The idea of seeking unity on the essentials, however, is certainly not a new idea. It dates back to Augustine: “In essentials unity, in non-essentials liberty, in all things love.” If I’m not mistaken, that sounds familiar too.

Third, Greer suggests that individual believers and Christian communities must recognize that faith and knowledge are inextricably linked but one cannot be sure which comes first. He states that the Holy Spirit and the Word are also linked, but says one cannot be certain which comes first. He argues that the Holy Spirit must aid understanding but so does the Word. He stops short of the historic doctrine of illumination, but he comes very close to it. An examination of Greer’s spiritual journey leads me to wonder if he hasn’t absorbed sufficient Calvinism to color his perspective. Since most of the theologians discussing postmodern concepts arise out of theological liberalism or Calvinistic evangelicalism, there are going to be some major issues with those who reject Calvin.

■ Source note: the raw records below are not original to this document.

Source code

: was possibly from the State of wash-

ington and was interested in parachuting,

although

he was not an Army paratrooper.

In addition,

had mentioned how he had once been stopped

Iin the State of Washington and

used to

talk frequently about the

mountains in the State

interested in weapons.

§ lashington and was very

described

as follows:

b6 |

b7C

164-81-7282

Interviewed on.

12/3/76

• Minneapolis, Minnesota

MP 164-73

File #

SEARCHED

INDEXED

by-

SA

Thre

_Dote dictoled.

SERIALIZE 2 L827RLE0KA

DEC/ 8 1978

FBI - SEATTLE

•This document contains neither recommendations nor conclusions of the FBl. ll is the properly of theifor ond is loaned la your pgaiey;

Fifth, Greer suggests that individual believers and Christian communities should return to the ancient creeds as expressions of faith. Greer believes the Holy Spirit guides the church into truth. Thus, the church is ever changing in its structure, methodology, and doctrinal understanding. He states that the Holy Spirit shapes the message for each culture (contextualism?) resulting in the plurality of “faces” the church assumes in each culture.

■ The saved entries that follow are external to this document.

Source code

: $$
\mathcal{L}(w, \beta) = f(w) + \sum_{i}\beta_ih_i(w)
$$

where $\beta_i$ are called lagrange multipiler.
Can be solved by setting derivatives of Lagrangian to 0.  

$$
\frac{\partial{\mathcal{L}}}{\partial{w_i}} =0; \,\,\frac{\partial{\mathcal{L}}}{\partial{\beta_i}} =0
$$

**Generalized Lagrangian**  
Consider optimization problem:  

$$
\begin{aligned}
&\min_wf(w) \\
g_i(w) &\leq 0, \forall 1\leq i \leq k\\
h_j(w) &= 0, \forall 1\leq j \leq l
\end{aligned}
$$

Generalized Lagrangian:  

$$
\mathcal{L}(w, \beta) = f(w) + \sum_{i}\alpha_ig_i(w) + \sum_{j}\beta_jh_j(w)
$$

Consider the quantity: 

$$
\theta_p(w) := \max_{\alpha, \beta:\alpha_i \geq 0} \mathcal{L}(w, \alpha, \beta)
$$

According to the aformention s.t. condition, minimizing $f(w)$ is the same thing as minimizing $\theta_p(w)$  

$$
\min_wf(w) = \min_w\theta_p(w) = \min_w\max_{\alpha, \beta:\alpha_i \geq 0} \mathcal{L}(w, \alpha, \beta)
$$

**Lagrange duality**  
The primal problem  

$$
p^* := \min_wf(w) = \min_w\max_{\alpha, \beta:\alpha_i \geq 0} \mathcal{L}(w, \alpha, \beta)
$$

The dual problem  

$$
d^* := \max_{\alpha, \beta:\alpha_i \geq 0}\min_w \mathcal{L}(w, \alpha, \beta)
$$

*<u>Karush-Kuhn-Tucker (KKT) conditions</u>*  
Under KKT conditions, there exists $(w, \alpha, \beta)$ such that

In my view, this thrusts everything into the realm of the subjective. Of course, that is what Postmodernism does. It questions the validity of objectivity. In Greer’s view, then, everything but Jesus rests on subjectivity.

I think it is interesting that Greer’s suggestions, at least in part, sound like what the Restoration Movement has preached but failed to practice for years. Truth rests in a person. Unity can be found by emphasizing that which is essential.

Alexander Campbell believed that the Holy Spirit worked through the Word for justification and sanctification. In essence, he believed the Word of God was self-authenticating. Perhaps his call to give up divisive creeds and systems of theology and let the Bible speak for itself can resonate in the hearts of our contemporaries. Maybe we need to “preach Jesus” more than we need to “preach baptism,” as important as that is. Maybe there is a need to use biblical language and seek to understand the biblical worldview.

Oh, I forgot, Alexander Campbell was the first to “wed Enlightenment thinking (cogito) to evangelical Christianity.”